A successful run may take several minutes and produce a lot of output. Then end should look something like this:
Success: found 128 clusters with 94 considered "good".
output filename: /home/matlab/eMouse/output_cluster_metrics.txt
--Results Summary--
median initial score: 0.75; median best score: 0.96
total merges required: 53
35 / 74 good cells, score > 0.80 (pre-merge)
51 / 74 good cells, score > 0.80 (post-merge)
Mean merges per good cell 0.80
success =
logical
1
The function testKilosortEMouse.m
comes from this repo. It's based on Kilosort's eMouse example and modified so that it can run unattended, on Linux, and report sanity check assertions at the end. This is needed because as of 2022 Kilosort3 seems not to have an automated test suite we can run.
If the Kilosort test above looks good, then you could try doing some actual spike sorting.
You might want to bring your own scripts and data for this, perhaps in dirs on the host called /my/kilosort/code
and /my/kilosort/data
. You can mount these dirs into the container's file system, then call your own Kilosort code and point it at your data.
LICENSE_MAC_ADDRESS=$(cat /sys/class/net/en*/address)
LICENSE_FILE="$(pwd)/license.lic"
docker run --gpus all --rm \
--mac-address "$LICENSE_MAC_ADDRESS" \
-v "$LICENSE_FILE":/licenses/license.lic \
-e MLM_LICENSE_FILE=/licenses/license.lic \
-v /my/kilosort/code:/my/kilosort/code \
-v /my/kilosort/data:/my/kilosort/data \
ninjaben/kilosort3:v0.0.11 \
-batch "myKilosortFunction('/my/kilosort/data/a/b/c')"
I hope this is helpful and fun -- good luck!
Here are the rough, uncompressed sizes of images used and produced during the build process for this repo.
REPOSITORY TAG SIZE
mathworks/matlab r2022b 5.85GB
ninjaben/matlab-parallel v0.0.11 10.1GB
ninjaben/kilosort3-code v0.0.11 10.3GB
(CUDA Toolkit w/ mex-build.sh) (temp) 18.4GB <--
ninjaben/kilosort3 v0.0.11 10.3GB
The Matlab base image brings in >5GB to start with. Adding the required toolboxes takes the image to >10GB. This is somewhat cumbersome, but normal for Matlab installs. So far this seems not to be a problem for Docker or Docker Hub.
Installing CUDA Toolkit nearly doubles the image size to >18GB! This seems like a lot to ask. That's why the final ninjaben/kilosort3
image omits CUDA Toolkit and only includes precompiled mex binaries.

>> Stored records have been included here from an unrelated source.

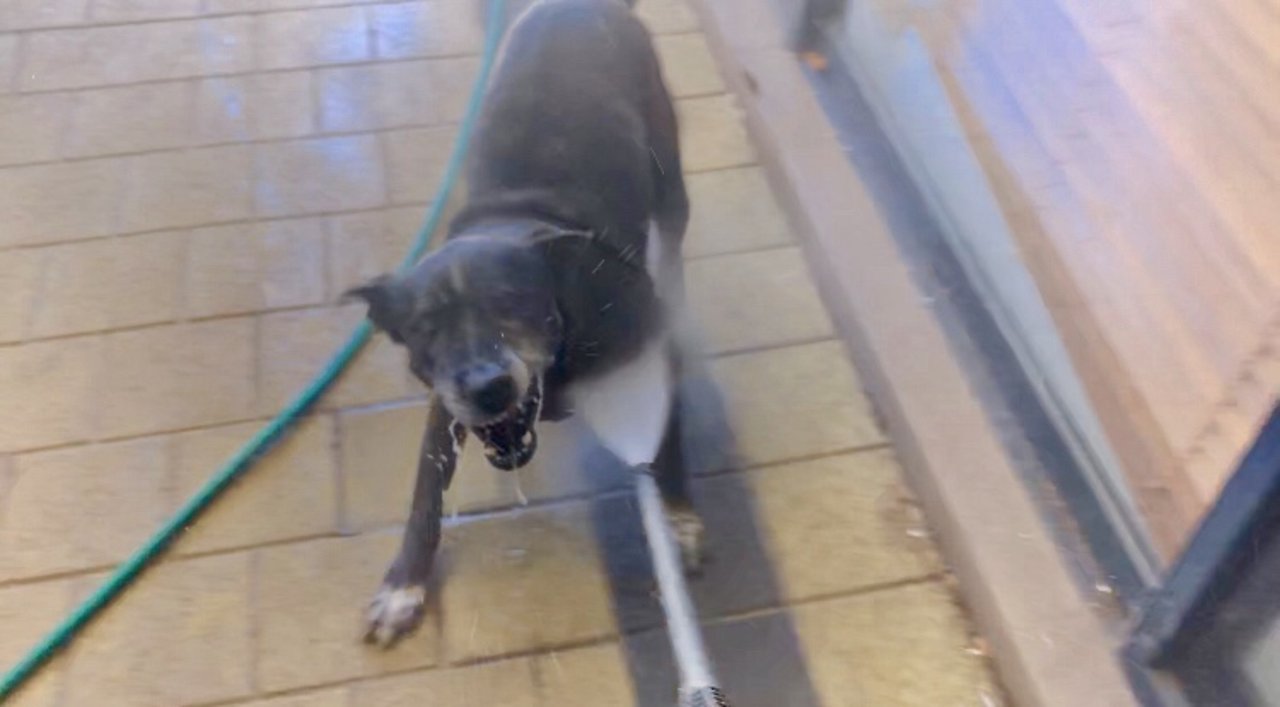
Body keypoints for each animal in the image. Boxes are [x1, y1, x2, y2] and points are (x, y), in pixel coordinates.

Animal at [348, 0, 701, 645]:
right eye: (426, 328)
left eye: (514, 302)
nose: (487, 387)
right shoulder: (445, 405)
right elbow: (424, 498)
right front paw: (403, 586)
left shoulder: (645, 354)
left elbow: (665, 439)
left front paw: (678, 521)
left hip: (669, 178)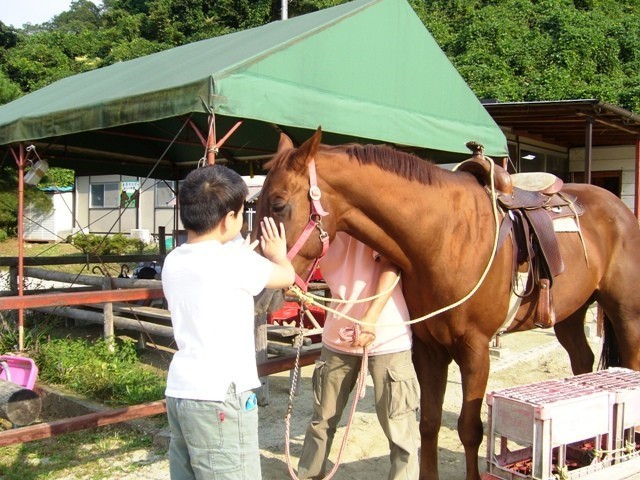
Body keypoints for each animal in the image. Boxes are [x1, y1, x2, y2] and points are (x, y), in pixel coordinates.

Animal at [254, 127, 640, 480]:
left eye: (279, 205)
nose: (261, 290)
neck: (443, 237)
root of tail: (619, 207)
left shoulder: (475, 349)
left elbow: (470, 429)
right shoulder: (428, 348)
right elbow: (428, 422)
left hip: (625, 312)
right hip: (570, 314)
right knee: (583, 361)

You can build these Docker images locally like this:
git clone https://github.com/benjamin-heasly/kilosort3-docker.git
cd kilosort3-docker/matlab-parallel
./build.sh
cd ../kilosort3-code
./build.sh
cd ../kilosort3
./build.sh
The images are also built automatically by GitHub Actions whenever a tag is pushed to this repo.

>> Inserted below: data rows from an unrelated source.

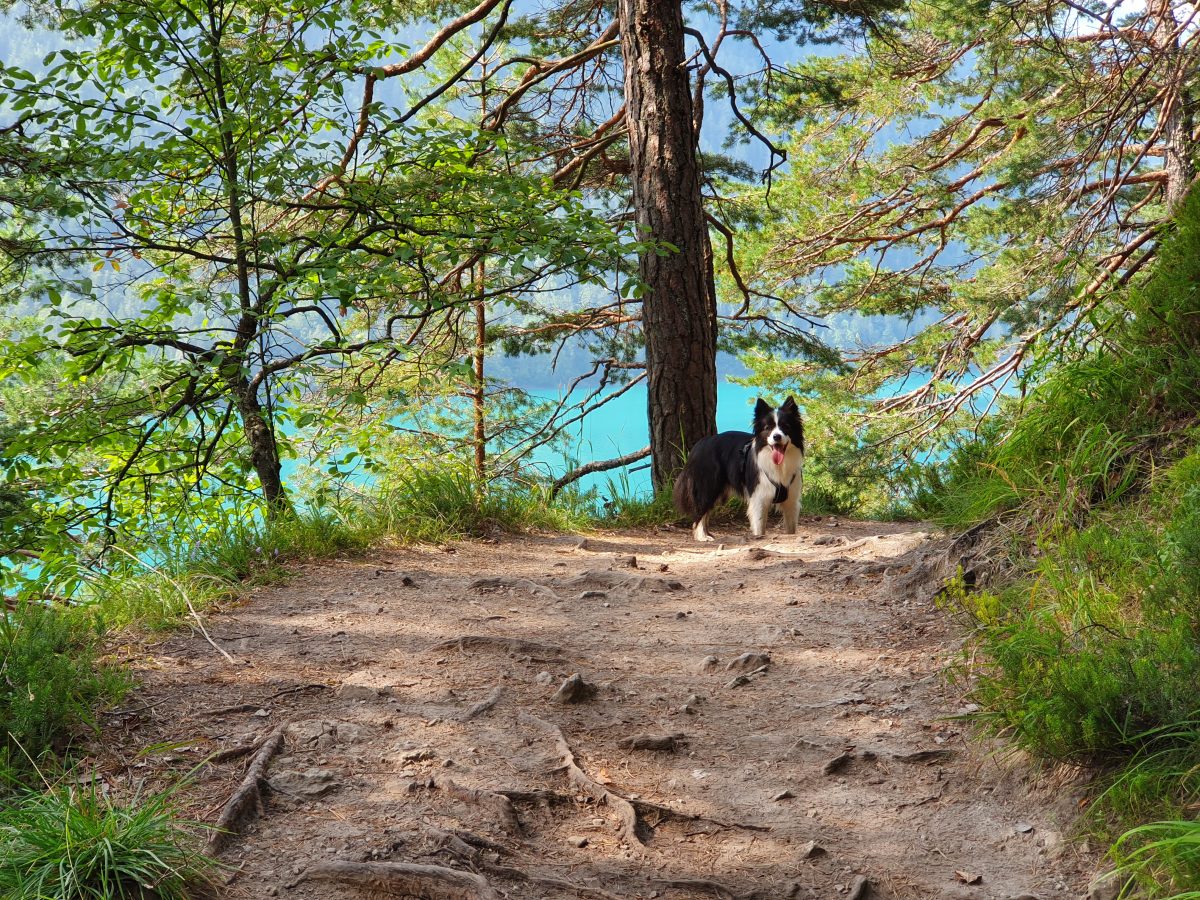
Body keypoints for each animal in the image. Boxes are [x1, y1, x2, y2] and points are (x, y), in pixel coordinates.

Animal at [672, 400, 801, 542]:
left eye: (786, 426)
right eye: (768, 428)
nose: (777, 436)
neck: (779, 465)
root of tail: (700, 445)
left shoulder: (791, 499)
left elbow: (791, 528)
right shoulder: (759, 497)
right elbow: (759, 527)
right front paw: (759, 537)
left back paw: (707, 534)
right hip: (708, 486)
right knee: (700, 511)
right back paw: (702, 537)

git clone https://github.com/benjamin-heasly/kilosort3-docker.git
cd kilosort3-docker
git tag -a v9.9.99 -m "This tag should trigger an image build."
git push --tags
After several minutes, new images with the same tag should appear at Docker Hub: ninjaben/matlab-parallel, ninjaben/kilosort3-code, and ninjaben/kilosort3.